(Items from a dataset)

++++++

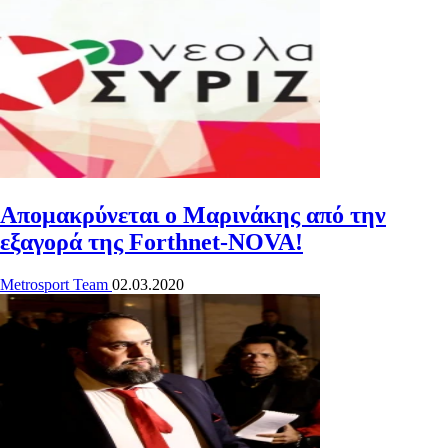
Απομακρύνεται ο Μαρινάκης από την
εξαγορά της Forthnet-NOVA!
Metrosport Team
02.03.2020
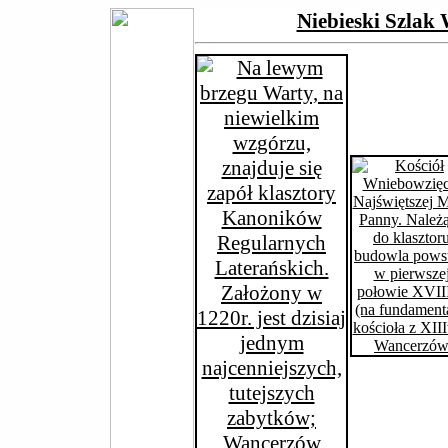
Niebieski Szlak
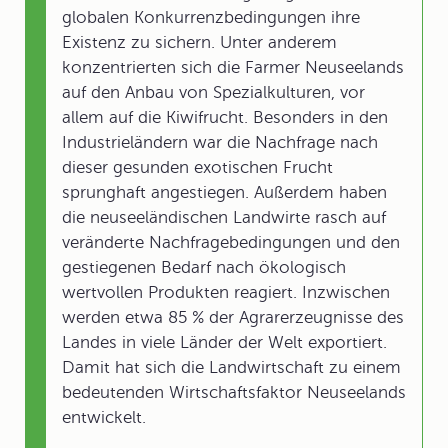
globalen Konkurrenzbedingungen ihre
Existenz zu sichern. Unter anderem
konzentrierten sich die Farmer Neuseelands
auf den Anbau von Spezialkulturen, vor
allem auf die Kiwifrucht. Besonders in den
Industrieländern war die Nachfrage nach
dieser gesunden exotischen Frucht
sprunghaft angestiegen. Außerdem haben
die neuseeländischen Landwirte rasch auf
veränderte Nachfragebedingungen und den
gestiegenen Bedarf nach ökologisch
wertvollen Produkten reagiert. Inzwischen
werden etwa 85 % der Agrarerzeugnisse des
Landes in viele Länder der Welt exportiert.
Damit hat sich die Landwirtschaft zu einem
bedeutenden Wirtschaftsfaktor Neuseelands
entwickelt.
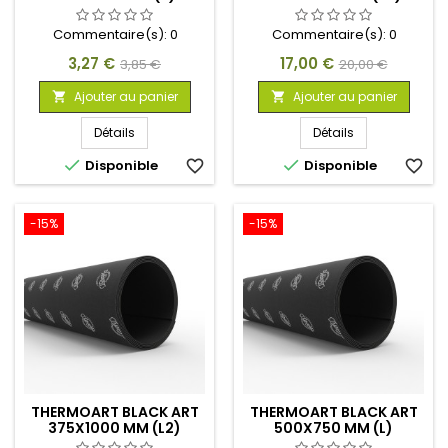
Commentaire(s):
0
Commentaire(s):
0
Prix
Prix
Prix
Prix
3,27 €
17,00 €
3,85 €
20,00 €
de
de
Ajouter au panier
Ajouter au panier


base
base
Détails
Détails


Disponible
favorite_border
Disponible
favorite_border
-15%
-15%
THERMOART BLACK ART
THERMOART BLACK ART
375X1000 MM (L2)
500X750 MM (L)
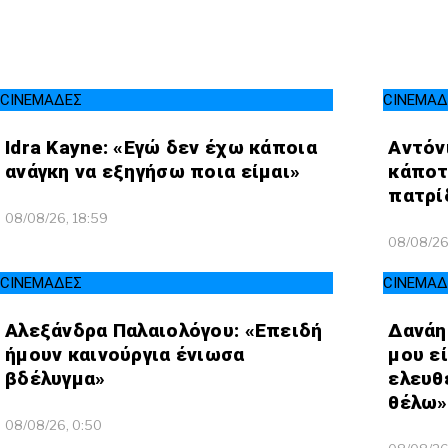
TRAVELLER
ΤΟΠΙΚΗ ΑΥΤΟΔΙΟΙΚΗΣΗ
ΟΙΚΟΝΟΜΙΑ
ΠΟΡΤΟΚΑΛΙ ΘΕΑ
CINEΜΑΔΕΣ
ΕΚΕΙ ΣΤΑ ΞΕΝΑ
INFLUENCER
ΑΛΛΑ ΣΠΟΡ
Ο ΛΑΟΣ ΤΡΑΓΟΥΔΙ ΘΕΛΕΙ
GAMER
ΜΕΓΑΣ CHEF
CINEΜΑΔΕΣ
CINEΜΑΔ
ΒΡΟΥΜ ΒΡΟΥΜ
Idra Kayne: «Εγώ δεν έχω κάποια
Αντόν
ανάγκη να εξηγήσω ποια είμαι»
κάποτ
πατρί
08/08/26, 18:59
08/08/26
CINEΜΑΔΕΣ
CINEΜΑΔ
Αλεξάνδρα Παλαιολόγου: «Επειδή
Δανάη
ήμουν καινούργια ένιωσα
μου εί
βδέλυγμα»
ελευθ
θέλω»
08/08/26, 0:50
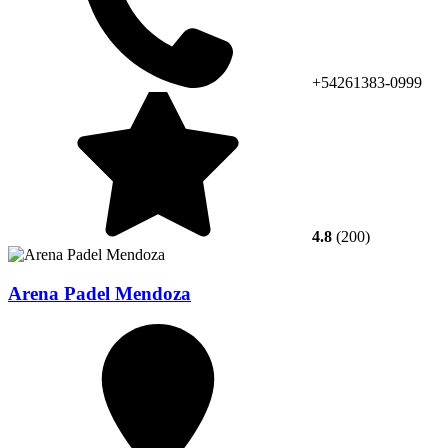
+54261383-0999
4.8
(200)
Arena Padel Mendoza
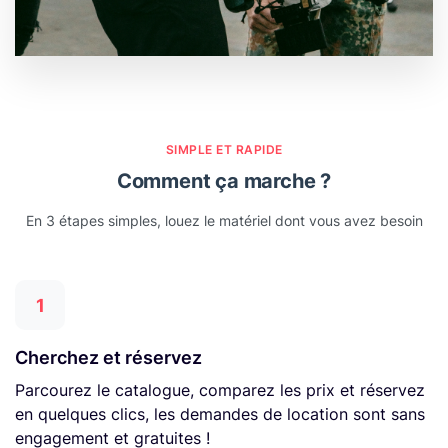
SIMPLE ET RAPIDE
Comment ça marche ?
En 3 étapes simples, louez le matériel dont vous avez besoin
1
Cherchez et réservez
Parcourez le catalogue, comparez les prix et réservez
en quelques clics, les demandes de location sont sans
engagement et gratuites !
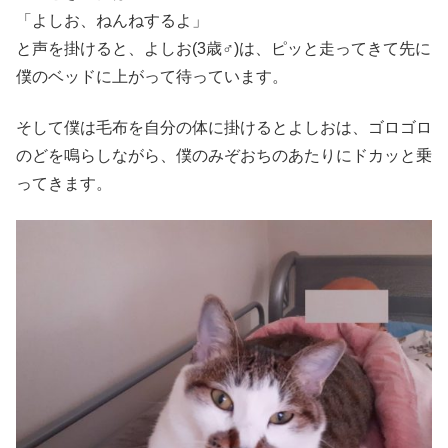
「よしお、ねんねするよ」
と声を掛けると、よしお(3歳♂)は、ピッと走ってきて先に
僕のベッドに上がって待っています。
そして僕は毛布を自分の体に掛けるとよしおは、ゴロゴロ
のどを鳴らしながら、僕のみぞおちのあたりにドカッと乗
ってきます。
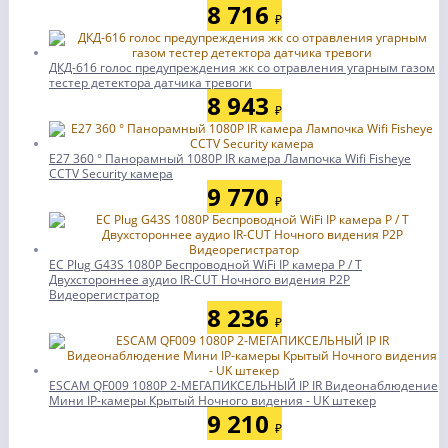
8 716
₽
ДКД-616 голос предупреждения жк со отравления угарным газом
тестер детектора датчика тревоги
8 943
₽
E27 360 ° Панорамный 1080P IR камера Лампочка Wifi Fisheye
CCTV Security камера
9 770
₽
ЕС Plug G43S 1080P Беспроводной WiFi IP камера P / T
Двухстороннее аудио IR-CUT Ночного видения P2P
Видеорегистратор
8 236
₽
ESCAM QF009 1080P 2-МЕГАПИКСЕЛЬНЫЙ IP IR Видеонаблюдение
Мини IP-камеры Крытый Ночного видения - UK штекер
9 210
₽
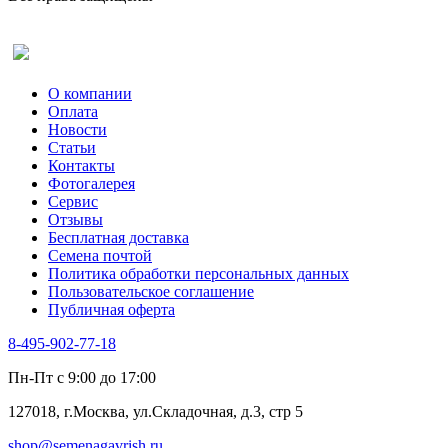
Рута
Салат
Оставить отзыв (для клиентов)
Сельдерей
Спаржа
Табак Курительный
О компании
Тмин
Оплата
Трава для чая
Новости
Туласи
Статьи
Укроп
Контакты
Фенхель пряный
Фотогалерея​
Хризантема овощная
Сервис
Цикорий пряный
Отзывы
Цикорий салатный (Витлуф)
Бесплатная доставка
Черемша
Семена почтой
Шпинат
Политика обработки персональных данных
Щавель
Пользовательское соглашение
Эндивий
Публичная оферта
Эстрагон
Семена лекарственных растений
8-495-902-77-18
Алтей
Анис
Пн-Пт с 9:00 до 17:00
Бессмертник
Бораго
127018, г.Москва, ул.Складочная, д.3, стр 5
Валериана
Валерианелла
shop@semenagavrish.ru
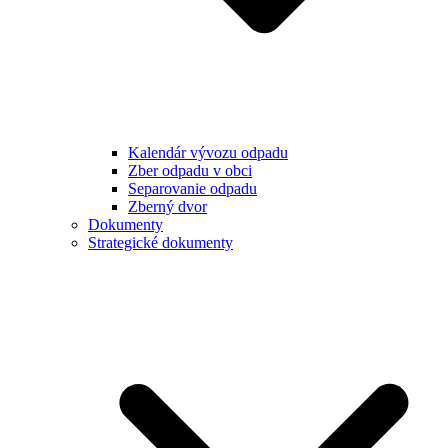
Kalendár vývozu odpadu
Zber odpadu v obci
Separovanie odpadu
Zberný dvor
Dokumenty
Strategické dokumenty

++++++

• Prompt
Pictures stay out. Print the lines of the records above exactly, from the first through the one with "auf den Anbau von Spezialkulturen, vor".

• Response to the exercise
Απομακρύνεται ο Μαρινάκης από την
εξαγορά της Forthnet-NOVA!
Metrosport Team
02.03.2020
Niebieski Szlak
globalen Konkurrenzbedingungen ihre
Existenz zu sichern. Unter anderem
konzentrierten sich die Farmer Neuseelands
auf den Anbau von Spezialkulturen, vor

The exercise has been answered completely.